Bacteria makes concrete of Rijen tunnel ‘self-healing’

Self-healing concrete has been installed in the 25-meter-long wall of the tunnel (Photo: ProRail)

July 16, 2024 – The Vijf Eikentunnel in Rijen has a very special wall: it repairs itself. Or actually, it contains a bacterium that fills cracks as soon as they occur. This makes the railway underpass the first infrastructural project in which self-healing concrete has been combined with the reduction of horizontal reinforcement. The tunnel is produced more sustainably and is expected to last longer.

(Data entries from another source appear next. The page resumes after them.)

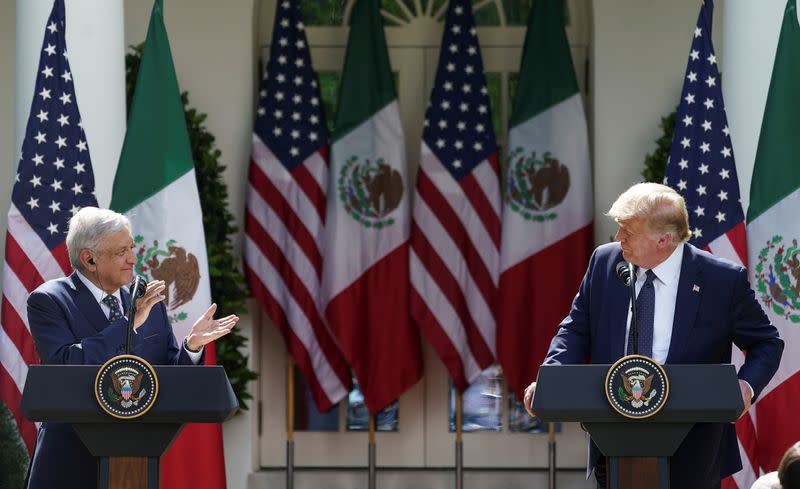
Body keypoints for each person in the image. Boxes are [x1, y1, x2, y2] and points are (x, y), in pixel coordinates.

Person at [523, 183, 784, 489]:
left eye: (628, 231)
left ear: (664, 239)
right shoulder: (605, 263)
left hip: (695, 448)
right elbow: (576, 329)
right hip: (613, 440)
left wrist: (746, 386)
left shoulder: (721, 280)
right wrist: (552, 379)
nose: (619, 238)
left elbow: (767, 343)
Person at [25, 207, 239, 489]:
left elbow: (166, 379)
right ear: (89, 259)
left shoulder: (148, 300)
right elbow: (65, 364)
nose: (133, 259)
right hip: (68, 460)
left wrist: (192, 346)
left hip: (137, 461)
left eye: (132, 248)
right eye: (121, 252)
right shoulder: (49, 300)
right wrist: (129, 322)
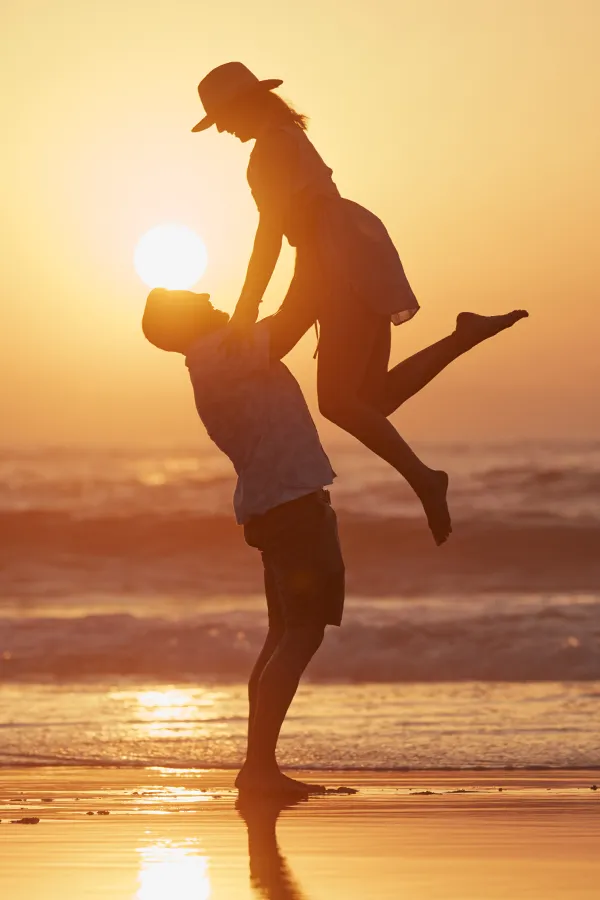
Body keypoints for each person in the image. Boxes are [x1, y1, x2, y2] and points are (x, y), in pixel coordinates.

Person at [190, 62, 528, 545]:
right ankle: (463, 336)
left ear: (244, 104)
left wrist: (245, 310)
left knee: (337, 400)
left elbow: (270, 235)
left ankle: (425, 479)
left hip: (334, 254)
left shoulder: (268, 151)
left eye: (222, 116)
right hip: (345, 244)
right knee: (369, 400)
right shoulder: (286, 136)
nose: (222, 127)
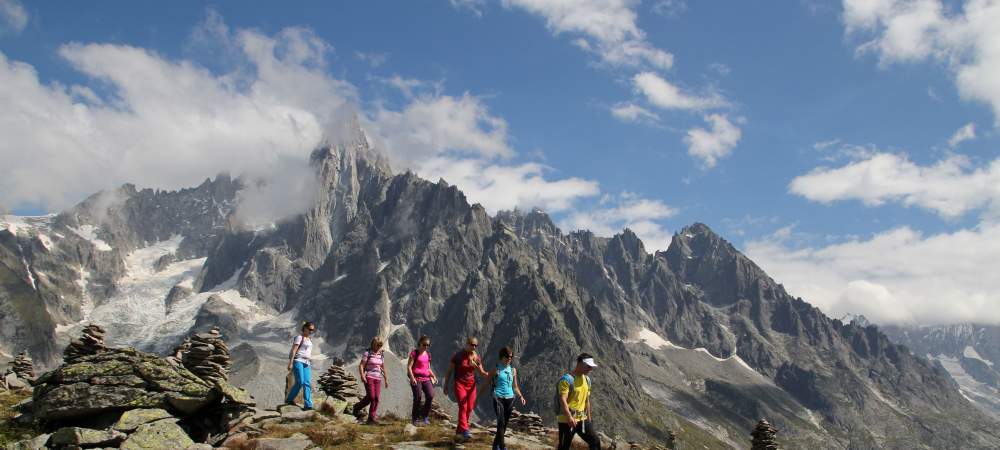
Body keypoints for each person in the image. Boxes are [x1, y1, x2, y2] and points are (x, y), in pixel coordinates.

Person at [444, 337, 489, 441]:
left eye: (475, 345)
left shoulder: (476, 357)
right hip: (459, 384)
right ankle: (465, 430)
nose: (473, 347)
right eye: (472, 344)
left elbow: (482, 373)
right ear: (467, 343)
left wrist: (477, 367)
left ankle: (460, 430)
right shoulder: (458, 356)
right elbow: (449, 371)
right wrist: (445, 385)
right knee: (463, 407)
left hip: (471, 385)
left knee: (469, 408)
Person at [556, 353, 601, 450]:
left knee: (595, 442)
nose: (590, 369)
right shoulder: (566, 380)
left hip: (582, 419)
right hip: (566, 420)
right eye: (588, 366)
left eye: (591, 366)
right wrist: (569, 417)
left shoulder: (587, 380)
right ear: (579, 363)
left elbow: (586, 400)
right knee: (564, 447)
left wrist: (589, 418)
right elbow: (562, 400)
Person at [487, 346, 525, 450]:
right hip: (498, 397)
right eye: (507, 356)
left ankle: (495, 446)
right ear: (502, 356)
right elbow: (487, 381)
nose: (509, 358)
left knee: (504, 424)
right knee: (501, 422)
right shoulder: (496, 368)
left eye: (511, 357)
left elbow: (515, 387)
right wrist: (477, 398)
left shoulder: (513, 370)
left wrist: (521, 396)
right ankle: (503, 446)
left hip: (510, 398)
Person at [353, 337, 390, 424]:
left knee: (376, 398)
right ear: (373, 344)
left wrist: (386, 379)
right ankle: (357, 407)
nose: (379, 347)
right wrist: (362, 376)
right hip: (369, 376)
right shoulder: (367, 353)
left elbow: (382, 367)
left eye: (381, 345)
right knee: (371, 396)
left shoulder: (381, 355)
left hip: (378, 378)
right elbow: (361, 365)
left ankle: (371, 418)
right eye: (378, 345)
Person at [407, 335, 438, 426]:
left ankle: (424, 416)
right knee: (418, 397)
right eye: (424, 344)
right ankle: (415, 418)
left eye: (428, 345)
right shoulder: (414, 353)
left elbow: (428, 368)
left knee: (430, 395)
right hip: (416, 378)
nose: (426, 347)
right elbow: (409, 367)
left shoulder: (428, 355)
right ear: (420, 343)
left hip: (426, 378)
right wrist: (412, 378)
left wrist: (433, 376)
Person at [285, 322, 316, 410]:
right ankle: (290, 399)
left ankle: (308, 405)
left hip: (307, 363)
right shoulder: (299, 338)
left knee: (307, 383)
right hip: (298, 360)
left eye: (313, 330)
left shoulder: (310, 339)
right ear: (305, 328)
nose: (311, 331)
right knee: (300, 382)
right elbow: (294, 350)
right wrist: (290, 362)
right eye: (310, 329)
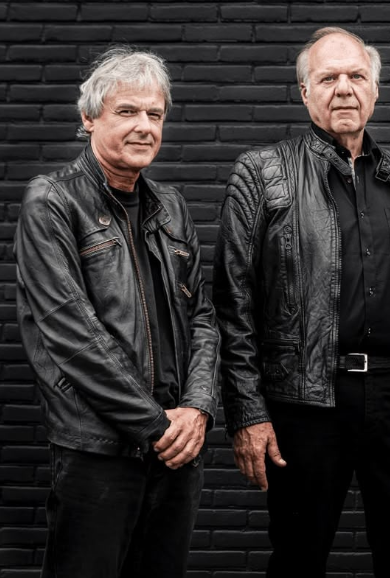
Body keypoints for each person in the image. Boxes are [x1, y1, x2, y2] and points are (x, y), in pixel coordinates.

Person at [213, 27, 390, 578]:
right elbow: (233, 304)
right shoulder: (262, 173)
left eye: (356, 76)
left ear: (375, 89)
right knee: (298, 559)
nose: (344, 88)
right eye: (328, 78)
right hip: (305, 402)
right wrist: (248, 412)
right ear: (305, 92)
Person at [14, 47, 220, 578]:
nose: (144, 126)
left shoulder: (171, 207)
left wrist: (197, 409)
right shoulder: (52, 202)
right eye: (127, 111)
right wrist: (155, 425)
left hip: (175, 450)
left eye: (155, 114)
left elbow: (202, 318)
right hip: (98, 452)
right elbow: (73, 336)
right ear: (89, 118)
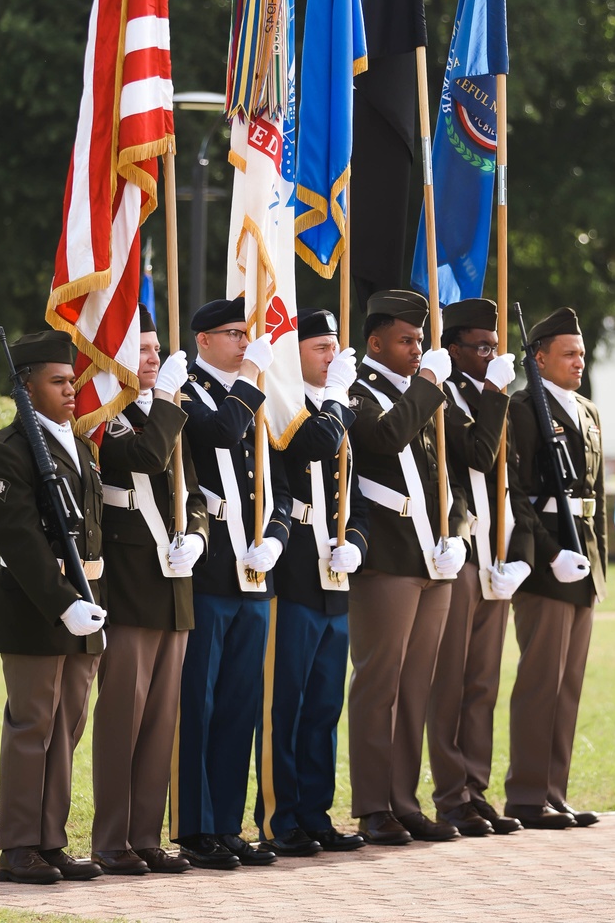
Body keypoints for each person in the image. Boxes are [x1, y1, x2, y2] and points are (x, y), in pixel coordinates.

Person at [0, 330, 107, 886]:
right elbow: (20, 543)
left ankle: (51, 840)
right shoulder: (6, 453)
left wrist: (92, 603)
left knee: (68, 727)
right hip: (36, 607)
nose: (71, 390)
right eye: (57, 382)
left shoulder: (81, 446)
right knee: (33, 726)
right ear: (25, 389)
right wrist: (63, 605)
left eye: (71, 380)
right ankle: (18, 846)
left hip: (86, 604)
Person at [346, 289, 468, 846]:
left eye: (421, 339)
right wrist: (428, 388)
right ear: (376, 342)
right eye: (407, 340)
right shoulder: (356, 391)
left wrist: (458, 531)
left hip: (430, 553)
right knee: (380, 684)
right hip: (388, 557)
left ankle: (404, 799)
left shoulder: (420, 394)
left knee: (416, 685)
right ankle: (374, 805)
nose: (418, 348)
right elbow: (384, 438)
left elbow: (451, 475)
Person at [174, 297, 293, 870]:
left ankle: (227, 823)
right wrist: (249, 379)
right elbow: (218, 435)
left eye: (248, 334)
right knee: (199, 701)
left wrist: (276, 536)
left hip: (254, 573)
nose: (246, 343)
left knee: (241, 706)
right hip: (209, 570)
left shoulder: (258, 395)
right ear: (202, 340)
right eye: (233, 333)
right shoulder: (187, 394)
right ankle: (195, 828)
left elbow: (284, 485)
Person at [90, 304, 208, 876]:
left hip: (174, 580)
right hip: (131, 580)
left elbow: (200, 492)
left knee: (162, 718)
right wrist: (167, 404)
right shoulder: (105, 414)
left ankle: (144, 835)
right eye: (141, 349)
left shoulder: (168, 409)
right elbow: (142, 456)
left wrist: (201, 538)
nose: (154, 358)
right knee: (123, 717)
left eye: (157, 348)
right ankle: (111, 838)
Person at [256, 309, 369, 857]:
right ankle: (280, 817)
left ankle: (316, 812)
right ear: (293, 351)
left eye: (334, 347)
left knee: (325, 705)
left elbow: (360, 499)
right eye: (320, 347)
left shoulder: (339, 410)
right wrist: (338, 402)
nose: (331, 357)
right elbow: (313, 448)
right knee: (288, 703)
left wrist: (358, 545)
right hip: (295, 572)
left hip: (334, 576)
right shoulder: (286, 410)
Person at [427, 297, 532, 838]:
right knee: (451, 680)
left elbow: (510, 474)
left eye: (495, 347)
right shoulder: (442, 394)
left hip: (497, 548)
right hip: (461, 547)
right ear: (453, 348)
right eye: (481, 347)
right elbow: (478, 453)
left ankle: (476, 788)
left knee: (483, 681)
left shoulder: (491, 396)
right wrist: (494, 392)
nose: (491, 354)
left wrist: (518, 550)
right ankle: (451, 796)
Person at [503, 307, 607, 830]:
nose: (578, 362)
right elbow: (517, 495)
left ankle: (553, 789)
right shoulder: (523, 408)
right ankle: (525, 794)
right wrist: (546, 554)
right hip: (549, 560)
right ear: (538, 358)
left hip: (583, 557)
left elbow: (598, 498)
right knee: (541, 680)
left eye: (582, 353)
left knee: (568, 684)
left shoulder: (586, 411)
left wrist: (599, 564)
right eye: (568, 354)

Contractor Heijmans Infra has installed self-healing concrete in the 25-meter-long wall of the tunnel. This concrete can heal itself when cracks appear. A special additive has been added, consisting of a combination of bacterial spores and nutrients. This acts, as it were, like a “concrete medicine.” For the tunnel wall, a mix of six kilos of bacterial spores and nutrients was added to each cubic meter of concrete.
When it comes into contact with moisture and oxygen through a crack, the bacteria in the concrete become active. The bacteria fill the cracks with a sealing limestone layer.
Self-healing concrete is expected to be more durable than traditional concrete because the bacterial spores biologically repair cracks. Heijmans and TU Delft expect this application to have a beneficial effect on the sustainability and lifespan of the tunnel. Self-healing concrete also requires approximately half as much horizontal reinforcing steel. That steel makes the concrete stronger, but also contributes significantly to the CO2 emissions of concrete: approximately 25 percent. Less reinforcing steel therefore means less CO2 emissions.
The railway underpass in Rijen is a pilot project in which ProRail, the province of North Brabant, and Heijmans Infra are working together to test the waterproofness of self-healing concrete in practice.